Raising a teen is tricky. You have a young person who is your child, but not a kid anymore, yet at the same time not a grown-up either. Your teen seems to be stuck in a space between dependency and autonomy. At times, this space becomes a source of frustration for everyone involved.
Also, when a teen makes a mistake, it seems to have more serious consequences than it had a few years earlier. As a parent, you often feel like you are losing your mind, stranded between the role of a friend and a dictator. It’s like seeing a younger version of your former foolish self.
Even though we can’t change our teenager, we still need to teach them discipline and set clear rules. That’s why we resort to the power of punishment. Yet this method can have serious consequences on our child’s self-esteem and can even lead to shame and social isolation.
How can we parent our teens in a way that they take responsibility for the consequences of their behavior and attitudes without suffering the negative consequences of punishment?
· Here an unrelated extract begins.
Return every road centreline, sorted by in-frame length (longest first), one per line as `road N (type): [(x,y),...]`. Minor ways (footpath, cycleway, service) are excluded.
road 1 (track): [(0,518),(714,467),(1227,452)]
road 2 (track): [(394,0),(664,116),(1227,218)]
Fortunately, most teens are capable of being reasonable if approached in the right way. Once you learn basic effective communication techniques and apply them in conversations with your teen, you’ll find that discussing, negotiating, and reevaluating becomes possible. You’ll be able to offer understanding but also expect to receive back recognition and empathy.
Here are several legitimate options that will support your positive parenting skills and help you avoid the pain of punishment:
1. Allow redemption. Teens are often well aware of their mistakes. Giving them a chance to right their wrongs is often more effective than depriving them of their favorite things.
- Make a deal with them to do extra chores, community work, or to pay for something they’ve broken. This will give them a sense of justice and teach them about consequences and responsibility.
2. Come to an agreement. If you prefer to ground your teenager, it’s important for you both to be on the same page. They have to know and agree on the consequences for their mistakes.
- Having well-defined rules for behavior is not the equivalent to being strict. Talk to your teen and let them know what you expect from them and why. Listen to their opinion on the matter. Healthy boundaries need to exist.
- When you ground your teen, limit only one aspect of their life. Minimizing is better than full deprivation. You don’t want to affect their social life or self-esteem.
- If you leave your child grounded for too long, the link between a penalty and bad behavior becomes blurry. Discuss grounding in terms of days, rather than weeks. One week is usually sufficient.
3. Allow natural consequences. Let your teen learn from their experience. Let them face the consequences that follow the unwanted behavior instead of punishing them.
- If they don’t study and end up having a bad grade, let them go through it. If they don’t do the laundry, don’t step in and do it for them, but let them end up not having anything to wear.
- However, be sure to talk about these experiences once they face them and show understanding of their emotions that follow.
4. Enhance your relationship. If your teenager is misbehaving, it’s healthy to ask yourself if something in your current relationship with your teen might be triggering this behavior. You may find that lately you’ve been judgmental, distant, or perhaps intruding and over-protective.
- Talk, listen, and be present. Make time for your teen’s problems, no matter how ridiculous they seem at times. Support your child to take responsibility for their actions but avoid placing blame.
Parenting is an ever-evolving process. As your child grows, you’ll need to change and adjust your parenting tactics. During teenage years, the challenge reaches its peak as they might feel like they’re all alone against the world.
Wouldn’t it be great to show that you are standing by their side?